◆ ACTION ITEM
Transcribe the full listing exactly.

══════

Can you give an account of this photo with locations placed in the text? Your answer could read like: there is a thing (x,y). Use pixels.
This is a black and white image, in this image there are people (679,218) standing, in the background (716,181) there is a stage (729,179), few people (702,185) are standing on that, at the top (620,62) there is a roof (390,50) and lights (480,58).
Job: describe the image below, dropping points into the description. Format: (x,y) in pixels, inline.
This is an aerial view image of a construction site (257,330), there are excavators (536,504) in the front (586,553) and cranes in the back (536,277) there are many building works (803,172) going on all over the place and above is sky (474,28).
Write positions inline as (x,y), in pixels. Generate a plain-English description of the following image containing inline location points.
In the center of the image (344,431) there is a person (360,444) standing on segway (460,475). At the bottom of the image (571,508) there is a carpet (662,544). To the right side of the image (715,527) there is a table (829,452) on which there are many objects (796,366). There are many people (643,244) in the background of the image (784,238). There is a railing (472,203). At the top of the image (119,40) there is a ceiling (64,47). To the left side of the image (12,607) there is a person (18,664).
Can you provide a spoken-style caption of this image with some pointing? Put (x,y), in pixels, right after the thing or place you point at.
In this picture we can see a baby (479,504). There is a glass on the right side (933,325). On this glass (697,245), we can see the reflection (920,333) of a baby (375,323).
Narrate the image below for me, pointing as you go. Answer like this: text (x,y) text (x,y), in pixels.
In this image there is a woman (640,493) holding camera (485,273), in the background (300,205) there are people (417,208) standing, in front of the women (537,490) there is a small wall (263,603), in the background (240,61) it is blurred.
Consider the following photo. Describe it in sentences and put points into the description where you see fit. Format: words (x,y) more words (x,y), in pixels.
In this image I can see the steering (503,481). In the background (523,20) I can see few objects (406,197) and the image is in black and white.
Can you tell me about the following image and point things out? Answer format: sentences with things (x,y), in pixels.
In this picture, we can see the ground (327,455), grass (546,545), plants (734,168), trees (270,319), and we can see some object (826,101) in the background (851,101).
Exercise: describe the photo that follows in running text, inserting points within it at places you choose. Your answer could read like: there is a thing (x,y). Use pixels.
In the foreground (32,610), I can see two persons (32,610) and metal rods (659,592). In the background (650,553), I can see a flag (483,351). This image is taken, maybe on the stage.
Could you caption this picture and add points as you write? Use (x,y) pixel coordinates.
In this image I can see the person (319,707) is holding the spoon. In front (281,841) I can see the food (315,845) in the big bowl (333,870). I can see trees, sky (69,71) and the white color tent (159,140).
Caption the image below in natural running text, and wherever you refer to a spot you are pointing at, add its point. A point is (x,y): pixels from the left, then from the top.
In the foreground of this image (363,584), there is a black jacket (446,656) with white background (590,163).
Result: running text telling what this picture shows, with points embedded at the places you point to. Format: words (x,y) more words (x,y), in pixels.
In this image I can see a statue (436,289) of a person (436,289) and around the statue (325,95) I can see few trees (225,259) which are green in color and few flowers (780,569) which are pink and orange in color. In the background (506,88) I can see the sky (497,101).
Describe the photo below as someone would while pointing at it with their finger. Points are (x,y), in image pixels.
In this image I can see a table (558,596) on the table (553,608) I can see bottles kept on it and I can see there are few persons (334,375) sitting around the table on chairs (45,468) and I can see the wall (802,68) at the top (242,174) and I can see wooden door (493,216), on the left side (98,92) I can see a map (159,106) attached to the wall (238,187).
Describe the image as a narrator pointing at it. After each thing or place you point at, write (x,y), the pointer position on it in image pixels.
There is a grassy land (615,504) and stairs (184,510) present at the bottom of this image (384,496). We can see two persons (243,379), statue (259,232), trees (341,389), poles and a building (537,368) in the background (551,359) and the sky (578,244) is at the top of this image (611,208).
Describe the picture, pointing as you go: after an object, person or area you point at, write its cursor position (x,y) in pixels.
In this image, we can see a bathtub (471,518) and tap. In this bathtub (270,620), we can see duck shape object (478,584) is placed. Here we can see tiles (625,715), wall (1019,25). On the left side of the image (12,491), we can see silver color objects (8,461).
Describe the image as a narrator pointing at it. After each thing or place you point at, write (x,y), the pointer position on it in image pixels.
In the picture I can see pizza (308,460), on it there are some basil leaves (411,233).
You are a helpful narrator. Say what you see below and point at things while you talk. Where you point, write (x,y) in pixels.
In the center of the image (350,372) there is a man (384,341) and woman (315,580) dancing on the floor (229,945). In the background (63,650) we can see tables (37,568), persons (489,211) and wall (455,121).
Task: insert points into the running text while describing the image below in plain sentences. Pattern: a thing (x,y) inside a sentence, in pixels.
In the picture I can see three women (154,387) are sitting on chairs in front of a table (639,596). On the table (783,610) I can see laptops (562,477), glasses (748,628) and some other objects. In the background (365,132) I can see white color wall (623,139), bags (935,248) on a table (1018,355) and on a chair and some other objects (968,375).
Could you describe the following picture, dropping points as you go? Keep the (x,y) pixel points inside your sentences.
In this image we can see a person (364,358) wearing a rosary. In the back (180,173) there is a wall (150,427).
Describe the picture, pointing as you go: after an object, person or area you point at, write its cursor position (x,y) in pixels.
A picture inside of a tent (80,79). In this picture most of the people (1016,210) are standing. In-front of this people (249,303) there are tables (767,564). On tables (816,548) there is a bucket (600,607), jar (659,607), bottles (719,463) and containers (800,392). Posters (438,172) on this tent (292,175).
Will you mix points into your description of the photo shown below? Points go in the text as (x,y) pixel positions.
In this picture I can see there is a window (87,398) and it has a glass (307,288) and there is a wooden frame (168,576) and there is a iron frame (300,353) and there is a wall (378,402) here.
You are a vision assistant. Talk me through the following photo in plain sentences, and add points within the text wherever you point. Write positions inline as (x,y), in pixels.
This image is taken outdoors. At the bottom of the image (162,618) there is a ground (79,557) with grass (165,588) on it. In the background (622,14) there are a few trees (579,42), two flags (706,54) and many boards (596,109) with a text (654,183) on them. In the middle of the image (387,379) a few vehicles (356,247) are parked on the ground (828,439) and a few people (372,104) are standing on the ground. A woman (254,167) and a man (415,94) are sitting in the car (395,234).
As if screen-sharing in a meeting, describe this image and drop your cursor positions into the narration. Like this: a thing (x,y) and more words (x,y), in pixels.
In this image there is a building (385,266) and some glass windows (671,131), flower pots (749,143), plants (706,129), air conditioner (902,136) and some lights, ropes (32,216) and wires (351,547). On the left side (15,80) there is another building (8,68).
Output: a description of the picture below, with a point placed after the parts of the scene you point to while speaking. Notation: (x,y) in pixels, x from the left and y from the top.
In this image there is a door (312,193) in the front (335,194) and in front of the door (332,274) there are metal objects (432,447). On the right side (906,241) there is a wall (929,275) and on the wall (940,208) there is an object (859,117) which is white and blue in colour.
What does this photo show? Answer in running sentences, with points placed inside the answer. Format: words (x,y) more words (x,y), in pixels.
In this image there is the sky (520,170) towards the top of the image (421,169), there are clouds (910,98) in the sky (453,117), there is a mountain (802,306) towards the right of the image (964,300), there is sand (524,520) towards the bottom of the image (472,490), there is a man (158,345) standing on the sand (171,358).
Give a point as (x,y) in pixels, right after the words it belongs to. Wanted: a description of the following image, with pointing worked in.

══════

◆ YOUR RESPONSE
Can you give an account of this photo with locations placed in the text? Your answer could read like: there is a thing (x,y). Use pixels.
This is a black and white image, in this image there are people (679,218) standing, in the background (716,181) there is a stage (729,179), few people (702,185) are standing on that, at the top (620,62) there is a roof (390,50) and lights (480,58).
Job: describe the image below, dropping points into the description. Format: (x,y) in pixels, inline.
This is an aerial view image of a construction site (257,330), there are excavators (536,504) in the front (586,553) and cranes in the back (536,277) there are many building works (803,172) going on all over the place and above is sky (474,28).
Write positions inline as (x,y), in pixels. Generate a plain-English description of the following image containing inline location points.
In the center of the image (344,431) there is a person (360,444) standing on segway (460,475). At the bottom of the image (571,508) there is a carpet (662,544). To the right side of the image (715,527) there is a table (829,452) on which there are many objects (796,366). There are many people (643,244) in the background of the image (784,238). There is a railing (472,203). At the top of the image (119,40) there is a ceiling (64,47). To the left side of the image (12,607) there is a person (18,664).
Can you provide a spoken-style caption of this image with some pointing? Put (x,y), in pixels, right after the thing or place you point at.
In this picture we can see a baby (479,504). There is a glass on the right side (933,325). On this glass (697,245), we can see the reflection (920,333) of a baby (375,323).
Narrate the image below for me, pointing as you go. Answer like this: text (x,y) text (x,y), in pixels.
In this image there is a woman (640,493) holding camera (485,273), in the background (300,205) there are people (417,208) standing, in front of the women (537,490) there is a small wall (263,603), in the background (240,61) it is blurred.
Consider the following photo. Describe it in sentences and put points into the description where you see fit. Format: words (x,y) more words (x,y), in pixels.
In this image I can see the steering (503,481). In the background (523,20) I can see few objects (406,197) and the image is in black and white.
Can you tell me about the following image and point things out? Answer format: sentences with things (x,y), in pixels.
In this picture, we can see the ground (327,455), grass (546,545), plants (734,168), trees (270,319), and we can see some object (826,101) in the background (851,101).
Exercise: describe the photo that follows in running text, inserting points within it at places you choose. Your answer could read like: there is a thing (x,y). Use pixels.
In the foreground (32,610), I can see two persons (32,610) and metal rods (659,592). In the background (650,553), I can see a flag (483,351). This image is taken, maybe on the stage.
Could you caption this picture and add points as you write? Use (x,y) pixel coordinates.
In this image I can see the person (319,707) is holding the spoon. In front (281,841) I can see the food (315,845) in the big bowl (333,870). I can see trees, sky (69,71) and the white color tent (159,140).
Caption the image below in natural running text, and wherever you refer to a spot you are pointing at, add its point. A point is (x,y): pixels from the left, then from the top.
In the foreground of this image (363,584), there is a black jacket (446,656) with white background (590,163).
Result: running text telling what this picture shows, with points embedded at the places you point to. Format: words (x,y) more words (x,y), in pixels.
In this image I can see a statue (436,289) of a person (436,289) and around the statue (325,95) I can see few trees (225,259) which are green in color and few flowers (780,569) which are pink and orange in color. In the background (506,88) I can see the sky (497,101).
Describe the photo below as someone would while pointing at it with their finger. Points are (x,y), in image pixels.
In this image I can see a table (558,596) on the table (553,608) I can see bottles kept on it and I can see there are few persons (334,375) sitting around the table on chairs (45,468) and I can see the wall (802,68) at the top (242,174) and I can see wooden door (493,216), on the left side (98,92) I can see a map (159,106) attached to the wall (238,187).
Describe the image as a narrator pointing at it. After each thing or place you point at, write (x,y), the pointer position on it in image pixels.
There is a grassy land (615,504) and stairs (184,510) present at the bottom of this image (384,496). We can see two persons (243,379), statue (259,232), trees (341,389), poles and a building (537,368) in the background (551,359) and the sky (578,244) is at the top of this image (611,208).
Describe the picture, pointing as you go: after an object, person or area you point at, write its cursor position (x,y) in pixels.
In this image, we can see a bathtub (471,518) and tap. In this bathtub (270,620), we can see duck shape object (478,584) is placed. Here we can see tiles (625,715), wall (1019,25). On the left side of the image (12,491), we can see silver color objects (8,461).
Describe the image as a narrator pointing at it. After each thing or place you point at, write (x,y), the pointer position on it in image pixels.
In the picture I can see pizza (308,460), on it there are some basil leaves (411,233).
You are a helpful narrator. Say what you see below and point at things while you talk. Where you point, write (x,y) in pixels.
In the center of the image (350,372) there is a man (384,341) and woman (315,580) dancing on the floor (229,945). In the background (63,650) we can see tables (37,568), persons (489,211) and wall (455,121).
Task: insert points into the running text while describing the image below in plain sentences. Pattern: a thing (x,y) inside a sentence, in pixels.
In the picture I can see three women (154,387) are sitting on chairs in front of a table (639,596). On the table (783,610) I can see laptops (562,477), glasses (748,628) and some other objects. In the background (365,132) I can see white color wall (623,139), bags (935,248) on a table (1018,355) and on a chair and some other objects (968,375).
Could you describe the following picture, dropping points as you go? Keep the (x,y) pixel points inside your sentences.
In this image we can see a person (364,358) wearing a rosary. In the back (180,173) there is a wall (150,427).
Describe the picture, pointing as you go: after an object, person or area you point at, write its cursor position (x,y) in pixels.
A picture inside of a tent (80,79). In this picture most of the people (1016,210) are standing. In-front of this people (249,303) there are tables (767,564). On tables (816,548) there is a bucket (600,607), jar (659,607), bottles (719,463) and containers (800,392). Posters (438,172) on this tent (292,175).
Will you mix points into your description of the photo shown below? Points go in the text as (x,y) pixel positions.
In this picture I can see there is a window (87,398) and it has a glass (307,288) and there is a wooden frame (168,576) and there is a iron frame (300,353) and there is a wall (378,402) here.
You are a vision assistant. Talk me through the following photo in plain sentences, and add points within the text wherever you point. Write positions inline as (x,y), in pixels.
This image is taken outdoors. At the bottom of the image (162,618) there is a ground (79,557) with grass (165,588) on it. In the background (622,14) there are a few trees (579,42), two flags (706,54) and many boards (596,109) with a text (654,183) on them. In the middle of the image (387,379) a few vehicles (356,247) are parked on the ground (828,439) and a few people (372,104) are standing on the ground. A woman (254,167) and a man (415,94) are sitting in the car (395,234).
As if screen-sharing in a meeting, describe this image and drop your cursor positions into the narration. Like this: a thing (x,y) and more words (x,y), in pixels.
In this image there is a building (385,266) and some glass windows (671,131), flower pots (749,143), plants (706,129), air conditioner (902,136) and some lights, ropes (32,216) and wires (351,547). On the left side (15,80) there is another building (8,68).
Output: a description of the picture below, with a point placed after the parts of the scene you point to while speaking. Notation: (x,y) in pixels, x from the left and y from the top.
In this image there is a door (312,193) in the front (335,194) and in front of the door (332,274) there are metal objects (432,447). On the right side (906,241) there is a wall (929,275) and on the wall (940,208) there is an object (859,117) which is white and blue in colour.
What does this photo show? Answer in running sentences, with points placed inside the answer. Format: words (x,y) more words (x,y), in pixels.
In this image there is the sky (520,170) towards the top of the image (421,169), there are clouds (910,98) in the sky (453,117), there is a mountain (802,306) towards the right of the image (964,300), there is sand (524,520) towards the bottom of the image (472,490), there is a man (158,345) standing on the sand (171,358).
Give a point as (x,y) in pixels, right after the words it belongs to. Wanted: a description of the following image, with pointing worked in.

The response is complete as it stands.